The multiple-pendulum apparatus then provided a method of determining the flexure of the stand from the action of one pendulum upon a second pendulum hung on the same stand. This method of determining the correction for flexure was a development from a “Wippverfahren” invented at the Geodetic Institute in Potsdam. A dynamometer was used to impart periodic impulses to the stand, and the effect was observed upon a pendulum initially at rest. Refinements of this method led to the development of a method used by Lorenzoni in 1885-1886 to determine the flexure of the stand by action of an auxiliary pendulum upon the principal pendulum. Dr. Schumann, in 1899, gave a mathematical theory of such determinations,[88] and in his paper cited the mathematical methods of Peirce and Cellérier for the theory of Faye’s proposal at Stuttgart in 1877 to swing two similar pendulums on the same support with equal amplitudes and in opposite phases.
Figure 29.—The Gulf pendulum is about 10.7 inches long, and has a period of .89 second. It is made of fused quartz which is resistant to the influence of temperature change and to the earth’s magnetism. Quartz pendulums are subject to the influence of electrostatic charge, and provision is made to counteract this through the presence of a radium salt in the case. The bearings are made of Pyrex glass.
In 1902, Dr. P. Furtwängler[89] presented the mathematical theory of coupled pendulums in a paper in which he referred to Faye’s proposal of 1877 and reported that the difficulties predicted upon its application had been found not to occur. Finally, during the gravity survey of Holland in the years 1913-1921, in view of instability of supports caused by the mobility of the soil, F. A. Vening Meinesz adopted Faye’s proposed method of swinging two pendulums on the same support.[90] The observations were made with the ordinary Stückrath apparatus, in which four Von Sterneck pendulums swung two by two in planes perpendicular to each other. This successful application of the method—which had been proposed by Faye and had been demonstrated theoretically to be sound by Peirce, who also published a design for its application—was rapidly followed for pendulum apparatus for relative determinations by Potsdam,[91] Cambridge (England),[92] Gulf Oil and Development Company,[93] and the Dominion Observatory at Ottawa.[94] Heiskanen and Vening Meinesz state:
The best way to eliminate the effect of flexure is to use two synchronized pendulums of the same length swinging on the same apparatus in the same plane and with the same amplitudes but in opposite phases; it is clear then the flexure is zero.[95]
In view of the fact that the symmetrical reversible pendulum is named for Bessel, who created the theory and a design for its application by Repsold, it appears appropriate to call the method of eliminating flexure by swinging two pendulums on the same support the Faye-Peirce method. Its successful application was made possible by Maj. von Sterneck’s invention of the short, 1/4-meter pendulum.

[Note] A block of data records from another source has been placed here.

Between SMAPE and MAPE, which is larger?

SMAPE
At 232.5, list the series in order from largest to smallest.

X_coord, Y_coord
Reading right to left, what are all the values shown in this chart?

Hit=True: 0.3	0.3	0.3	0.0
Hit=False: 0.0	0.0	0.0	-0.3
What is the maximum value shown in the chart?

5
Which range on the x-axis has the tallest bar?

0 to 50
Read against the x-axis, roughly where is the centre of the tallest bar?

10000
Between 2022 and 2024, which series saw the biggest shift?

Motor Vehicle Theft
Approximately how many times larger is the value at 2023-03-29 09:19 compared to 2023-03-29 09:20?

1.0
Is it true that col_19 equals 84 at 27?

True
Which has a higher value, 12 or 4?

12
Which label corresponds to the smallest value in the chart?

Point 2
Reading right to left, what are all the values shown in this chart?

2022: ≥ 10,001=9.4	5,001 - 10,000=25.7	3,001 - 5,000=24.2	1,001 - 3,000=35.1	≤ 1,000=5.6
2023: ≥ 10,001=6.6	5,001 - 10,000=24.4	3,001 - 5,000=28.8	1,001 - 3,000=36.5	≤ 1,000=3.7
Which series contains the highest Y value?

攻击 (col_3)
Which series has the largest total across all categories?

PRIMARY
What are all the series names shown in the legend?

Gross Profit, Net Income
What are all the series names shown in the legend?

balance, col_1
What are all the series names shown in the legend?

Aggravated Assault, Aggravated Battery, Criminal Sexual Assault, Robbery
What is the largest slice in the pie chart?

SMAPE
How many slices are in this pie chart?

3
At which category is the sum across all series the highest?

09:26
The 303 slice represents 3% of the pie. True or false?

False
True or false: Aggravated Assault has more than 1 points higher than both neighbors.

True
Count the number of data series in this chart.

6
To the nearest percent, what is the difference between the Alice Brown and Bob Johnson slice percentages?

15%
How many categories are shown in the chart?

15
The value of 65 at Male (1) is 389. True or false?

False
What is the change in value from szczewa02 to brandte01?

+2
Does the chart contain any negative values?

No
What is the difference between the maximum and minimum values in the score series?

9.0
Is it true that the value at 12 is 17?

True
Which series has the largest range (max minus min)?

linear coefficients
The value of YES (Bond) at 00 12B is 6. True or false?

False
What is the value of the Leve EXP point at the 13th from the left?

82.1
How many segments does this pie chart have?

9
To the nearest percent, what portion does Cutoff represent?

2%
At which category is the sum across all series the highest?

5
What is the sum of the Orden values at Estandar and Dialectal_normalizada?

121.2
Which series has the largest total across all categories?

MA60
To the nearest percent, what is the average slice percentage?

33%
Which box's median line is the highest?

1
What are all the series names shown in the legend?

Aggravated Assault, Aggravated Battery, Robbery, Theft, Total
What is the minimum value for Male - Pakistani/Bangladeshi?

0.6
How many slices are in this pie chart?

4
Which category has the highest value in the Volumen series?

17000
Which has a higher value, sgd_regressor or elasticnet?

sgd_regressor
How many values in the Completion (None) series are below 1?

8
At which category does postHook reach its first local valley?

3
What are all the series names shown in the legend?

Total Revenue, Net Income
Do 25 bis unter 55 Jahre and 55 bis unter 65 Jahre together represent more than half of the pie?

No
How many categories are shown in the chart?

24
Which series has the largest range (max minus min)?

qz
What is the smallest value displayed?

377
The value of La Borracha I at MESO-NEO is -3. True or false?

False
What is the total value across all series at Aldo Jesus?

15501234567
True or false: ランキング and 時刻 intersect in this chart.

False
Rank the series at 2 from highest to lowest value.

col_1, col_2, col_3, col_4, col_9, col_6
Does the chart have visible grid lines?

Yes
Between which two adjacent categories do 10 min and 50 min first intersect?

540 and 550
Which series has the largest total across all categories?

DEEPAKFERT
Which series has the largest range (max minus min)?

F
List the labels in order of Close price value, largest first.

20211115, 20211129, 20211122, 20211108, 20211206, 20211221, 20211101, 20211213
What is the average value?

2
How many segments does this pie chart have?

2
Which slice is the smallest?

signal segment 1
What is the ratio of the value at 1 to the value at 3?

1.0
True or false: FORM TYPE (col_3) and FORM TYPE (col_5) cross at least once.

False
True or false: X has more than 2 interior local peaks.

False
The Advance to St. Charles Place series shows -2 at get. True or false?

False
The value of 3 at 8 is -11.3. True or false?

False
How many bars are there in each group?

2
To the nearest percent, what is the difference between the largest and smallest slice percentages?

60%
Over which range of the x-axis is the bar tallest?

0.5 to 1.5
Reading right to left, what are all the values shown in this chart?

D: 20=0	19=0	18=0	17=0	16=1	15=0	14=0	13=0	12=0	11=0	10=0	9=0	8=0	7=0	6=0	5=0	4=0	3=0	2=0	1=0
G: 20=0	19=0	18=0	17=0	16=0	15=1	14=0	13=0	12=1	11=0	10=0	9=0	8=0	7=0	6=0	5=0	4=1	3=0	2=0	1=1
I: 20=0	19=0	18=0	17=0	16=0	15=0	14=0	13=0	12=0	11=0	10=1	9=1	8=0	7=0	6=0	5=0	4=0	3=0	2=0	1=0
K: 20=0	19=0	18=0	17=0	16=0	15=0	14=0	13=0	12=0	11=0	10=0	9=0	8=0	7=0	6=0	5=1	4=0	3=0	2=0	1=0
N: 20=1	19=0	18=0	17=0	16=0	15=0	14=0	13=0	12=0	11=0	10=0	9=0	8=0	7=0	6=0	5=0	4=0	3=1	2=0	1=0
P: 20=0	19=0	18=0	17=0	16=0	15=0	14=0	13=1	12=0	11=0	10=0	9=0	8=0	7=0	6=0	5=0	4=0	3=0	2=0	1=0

Figure 30.—The accumulated data of gravity observations over the earth’s surface have indicated that irregularities such as mountains do not have the effect which would be expected in modifying gravity, but are somehow compensated for. The most satisfactory solution to this still unanswered question has been the theory of isostasy, according to which variations in the density of the material in the earth’s crust produce a kind of hydrostatic equilibrium between its higher and lower parts, as they “float” on the earth’s fluid core. The metals of different density floating in mercury in this diagram illustrate isostasy according to the theory of Pratt and Hayford.